Otros ya habían hecho el intento. Malcolm Muggeridge informó sobre los horrores de
la “deskulakización”: la colectivización forzosa del exitoso campesinado de Ucrania y otros
lugares que precedió a las terribles hambrunas de los años treinta. En la misma década, y en los
años siguientes, George Orwell arriesgó sus compromisos ideológicos y su reputación para
decirnos lo que realmente estaba ocurriendo en la Unión Soviética en nombre de la igualdad y la
fraternidad. Pero fue Solzhenitsyn quien verdaderamente avergonzó a los radicales de la
izquierda, forzándolos a pasar a la clandestinidad (donde se han escondido y han conspirado
durante los últimos cuarenta años, sin haber podido aprender lo que toda persona razonable
debería haber aprendido del cataclismo del siglo veinte y su utopía igualitaria). Y hoy, a pesar de
todo, y bajo su dominio (del comunismo), ya casi tres décadas después de la caída del Muro de
Berlín y el aparente colapso del comunismo, estamos haciendo todo lo posible para olvidar lo
que Solzhenitsyn demostró tan claramente, lo que nos va a traer un gran y merecidamente peligro.
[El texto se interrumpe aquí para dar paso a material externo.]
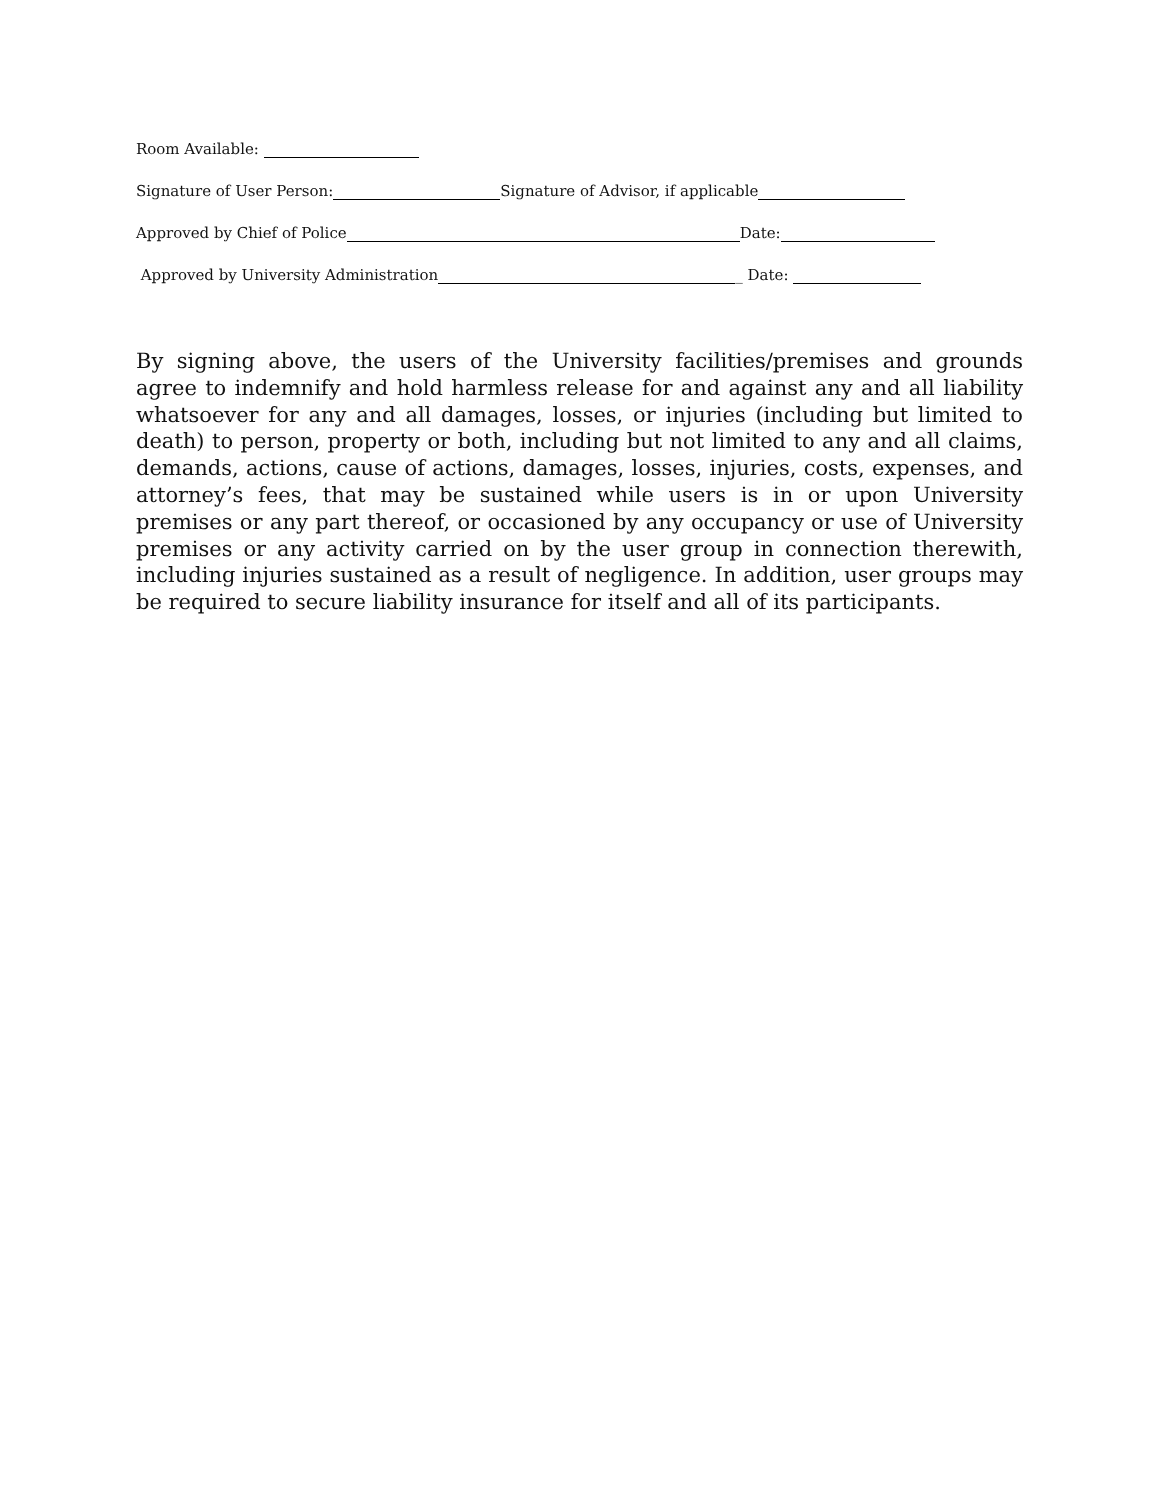Room Available:
Signature of User Person: Signature of Advisor, if applicable
Approved by Chief of Police Date:
Approved by University Administration _ Date:
By signing above, the users of the University facilities/premises and grounds agree to indemnify and hold harmless release for and against any and all liability whatsoever for any and all damages, losses, or injuries (including but limited to death) to person, property or both, including but not limited to any and all claims, demands, actions, cause of actions, damages, losses, injuries, costs, expenses, and attorney’s fees, that may be sustained while users is in or upon University premises or any part thereof, or occasioned by any occupancy or use of University premises or any activity carried on by the user group in connection therewith, including injuries sustained as a result of negligence. In addition, user groups may be required to secure liability insurance for itself and all of its participants.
¿Por qué no todos nuestros hijos leen El Archipiélago Gulag en nuestras escuelas secundarias,
como lo hacen ahora en Rusia? ¿Por qué nuestros profesores no se sienten obligados a leer el
libro en voz alta? ¿Acaso no ganamos la guerra fría? ¿Acaso no estaban los cadáveres apilados
lo suficientemente alto? (¿Qué tan alto, entonces, sería suficiente?)
¿Por qué, por ejemplo, sigue siendo aceptable, e incluso educado, el profesar la filosofía del
comunismo, y si no es eso, al menos admirar la obra de Marx? ¿Por qué sigue siendo aceptable
considerar la doctrina marxista como esencialmente precisa en su diagnóstico de los hipotéticos
males del libre comercio y la democracia de Occidente? ¿Cómo es posible seguir considerando
esa doctrina como “progresista” y adecuada para toda aquella persona compasiva y de
pensamiento correcto? Murieron veinticinco millones de personas por la represión interna en la
Unión Soviética (según el Libro Negro del Comunismo). Sesenta millones murieron en la China
de Mao (y es muy probable el retorno a la opresión autocrática en ese país en un futuro cercano).
Los horrores de los campos de exterminio de Camboya, con sus dos millones de cadáveres. En
Cuba hay un cuerpo político apenas con vida, donde incluso hoy las personas sufren cada día
para alimentarse. Tenemos el caso de Venezuela, donde incluso es ilegal atribuir la muerte de un
niño en el hospital debido a la desnutrición. Ningún experimento político se ha intentado tan
ampliamente, con tantas personas diferentes, en tantos países diferentes (con historias tan
diferentes), y que haya fracasado de manera tan absoluta y catastrófica. ¿Es acaso la mera
ignorancia (aunque sea del tipo más inexcusable) lo que permite a los marxistas de hoy hacer
alarde de su lealtad continua, y presentarla como compasión y cuidado? ¿O es, en cambio, la
envidia del éxito, en proporciones casi infinitas? ¿O algo parecido al odio por la humanidad
misma? ¿Cuántas pruebas necesitamos? ¿Por qué seguimos apartando nuestros ojos de la verdad?